Setting and getting the return value of a task in a task graph¶
When a task’s definition is a StoredProcedureCall
object, the handler of the stored procedure (or function) can explicitly set the
return value of the task by using a TaskContext
object.
For more information, see SYSTEM$SET_RETURN_VALUE.
Code in the following example defines a task handler function that creates a TaskContext
object named context
from the
current session. Then it uses the TaskContext.set_return_value
method to explicitly set the return value to a specified string:
from snowflake.core.task.context import TaskContext
from snowflake.snowpark import Session
def task_handler(session: Session) -> None:
context = TaskContext(session)
# this return value can be retrieved by successor Tasks.
context.set_return_value("predecessor_return_value")

(Questions to answer)
1 – Reproduce word for word the portion of the excerpt on task return values starting with "For more information, see" and going on through "context = TaskContext(session)".
2 – In the excerpt on task return values, what name is given to the TaskContext object that the example handler creates from the current session?
3 – Write what comes next in the excerpt on setting and getting task return values, picking up right after its final line.

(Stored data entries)
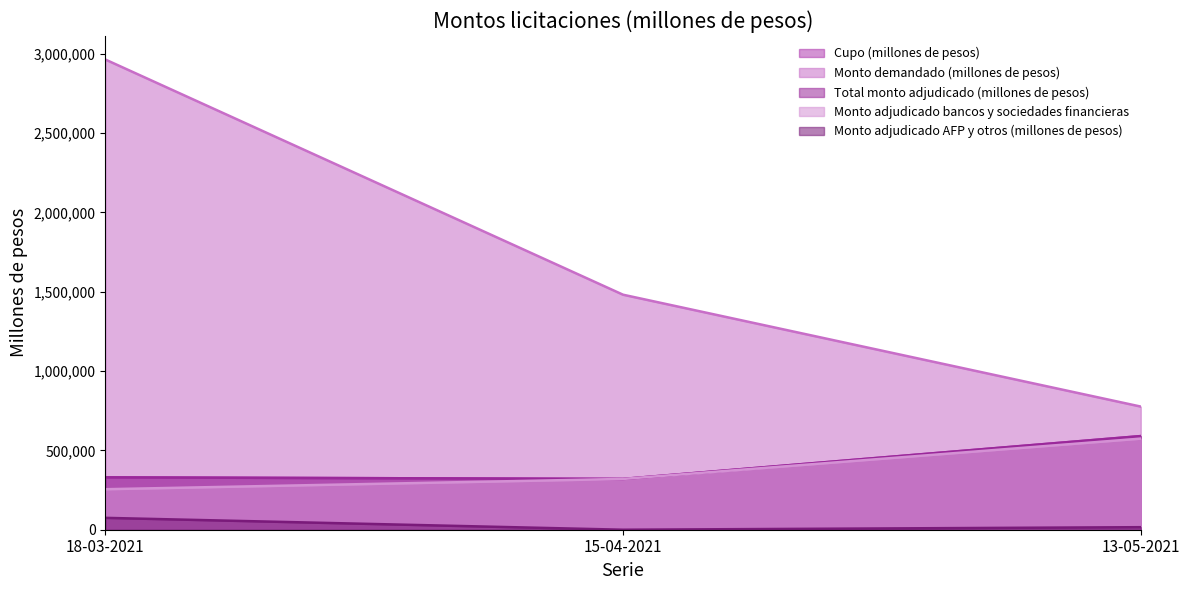

Reading left to right, what are all the values shown in this chart?

Cupo (millones de pesos): 18-03-2021=330000	15-04-2021=320000	13-05-2021=590000
Monto demandado (millones de pesos): 18-03-2021=2963200	15-04-2021=1481000	13-05-2021=776000
Total monto adjudicado (millones de pesos): 18-03-2021=330000	15-04-2021=320000	13-05-2021=590000
Monto adjudicado bancos y sociedades financieras: 18-03-2021=255200	15-04-2021=320000	13-05-2021=574000
Monto adjudicado AFP y otros (millones de pesos): 18-03-2021=74800	15-04-2021=0	13-05-2021=16000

(Results for the exercise)
1 –
For more information, see SYSTEM$SET_RETURN_VALUE.
Code in the following example defines a task handler function that creates a TaskContext
object named context
from the
current session. Then it uses the TaskContext.set_return_value
method to explicitly set the return value to a specified string:
from snowflake.core.task.context import TaskContext
from snowflake.snowpark import Session
def task_handler(session: Session) -> None:
context = TaskContext(session)

2 – context

3 –
In a task graph, an immediate successor task that identifies the previous task as its predecessor can then retrieve the return value explicitly set by the predecessor task.
For more information, see SYSTEM$GET_PREDECESSOR_RETURN_VALUE.
Code in the following example defines a task handler function that uses the TaskContext.get_predecessor_return_value
method to get
the return value of the predecessor task named pred_task_name
:
from snowflake.core.task.context import TaskContext
from snowflake.snowpark import Session
def task_handler(session: Session) -> None:
context = TaskContext(session)
pred_return_value = context.get_predecessor_return_value("pred_task_name")